*** Document extract Section Begins ***

The Bank's obligation to make the payments provided for in, and
otherwise to perform its obligations under, this Agreement shall not be affected
by any set-off, counterclaim, recoupment, defense or other claim, right or
action that the Bank may have against McAuliffe or others. In no event shall
McAuliffe be obligated to seek other employment or take any other action by way
of mitigation of the amounts payable to McAuliffe under any of the provisions of
this Agreement and such amounts shall not be reduced, regardless of whether
McAuliffe obtains other employment so long as such other employment does not
conflict with the obligations set forth in Section 10 below. The Bank agrees to
pay, as incurred, to the fullest extent permitted by law, all legal fees and
expenses that McAuliffe may reasonably incur as a result of any contest by the
Bank, McAuliffe or others of the validity or enforceability of, or liability
under, any provision of this Agreement, together with interest on any delayed
payment at the applicable Federal rate provided for in Section 7872(f)(2)(A) of
the Internal Revenue Code of 1986, as amended, but only upon the condition that
the contest is in the context of or relates to a "change of control" as that
term is defined in Paragraph (d) of Section 4 above.

*** Document extract Section Ends ***
*** Records shown Section Begins ***

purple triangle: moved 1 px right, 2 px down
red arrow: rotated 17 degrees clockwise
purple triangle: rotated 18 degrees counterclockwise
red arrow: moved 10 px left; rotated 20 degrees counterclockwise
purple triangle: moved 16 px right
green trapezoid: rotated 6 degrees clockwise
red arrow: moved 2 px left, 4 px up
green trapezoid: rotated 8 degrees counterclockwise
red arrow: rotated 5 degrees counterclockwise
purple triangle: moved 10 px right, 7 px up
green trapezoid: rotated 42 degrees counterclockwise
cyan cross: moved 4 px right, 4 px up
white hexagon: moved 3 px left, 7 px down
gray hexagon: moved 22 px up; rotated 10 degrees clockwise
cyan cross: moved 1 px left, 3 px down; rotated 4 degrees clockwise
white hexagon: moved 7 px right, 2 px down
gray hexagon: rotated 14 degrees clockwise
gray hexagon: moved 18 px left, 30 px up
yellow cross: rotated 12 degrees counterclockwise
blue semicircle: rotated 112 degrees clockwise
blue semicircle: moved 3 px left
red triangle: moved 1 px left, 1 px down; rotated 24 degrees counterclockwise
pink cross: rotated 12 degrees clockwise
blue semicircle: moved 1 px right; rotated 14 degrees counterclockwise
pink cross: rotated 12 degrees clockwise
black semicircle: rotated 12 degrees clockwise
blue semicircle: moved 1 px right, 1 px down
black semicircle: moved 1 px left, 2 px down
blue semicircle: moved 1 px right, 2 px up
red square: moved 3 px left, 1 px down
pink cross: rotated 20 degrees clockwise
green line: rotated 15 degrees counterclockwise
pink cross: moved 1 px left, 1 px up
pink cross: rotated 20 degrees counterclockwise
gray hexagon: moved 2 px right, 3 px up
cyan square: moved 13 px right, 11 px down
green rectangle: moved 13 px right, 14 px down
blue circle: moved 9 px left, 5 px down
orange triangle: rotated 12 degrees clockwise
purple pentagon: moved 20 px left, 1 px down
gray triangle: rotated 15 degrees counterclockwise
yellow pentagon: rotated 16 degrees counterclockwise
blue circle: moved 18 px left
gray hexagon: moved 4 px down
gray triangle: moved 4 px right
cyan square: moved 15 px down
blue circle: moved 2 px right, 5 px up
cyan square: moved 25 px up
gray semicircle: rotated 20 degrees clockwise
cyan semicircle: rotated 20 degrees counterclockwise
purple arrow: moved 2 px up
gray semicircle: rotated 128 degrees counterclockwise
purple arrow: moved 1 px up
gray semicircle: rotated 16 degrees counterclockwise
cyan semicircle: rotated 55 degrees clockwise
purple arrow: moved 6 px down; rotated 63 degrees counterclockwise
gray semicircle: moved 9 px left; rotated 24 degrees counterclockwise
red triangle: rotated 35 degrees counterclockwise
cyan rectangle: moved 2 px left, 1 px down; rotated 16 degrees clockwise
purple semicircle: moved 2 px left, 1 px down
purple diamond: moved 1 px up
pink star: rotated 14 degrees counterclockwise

*** Records shown Section Ends ***

▶ _Exercise_
Answer these questions from the agreement excerpt:
(a) What is McAuliffe never obligated to do regarding the amounts payable to McAuliffe?
(b) At what rate does interest accrue on any delayed payment of legal fees and expenses?
(c) Where in the agreement is "change of control" defined?

▶ _Your response_
(a) McAuliffe is never obligated to seek other employment or take any other action by way of mitigation of those amounts.
(b) Interest accrues at the applicable Federal rate provided for in Section 7872(f)(2)(A) of the Internal Revenue Code of 1986, as amended.
(c) It is defined in Paragraph (d) of Section 4.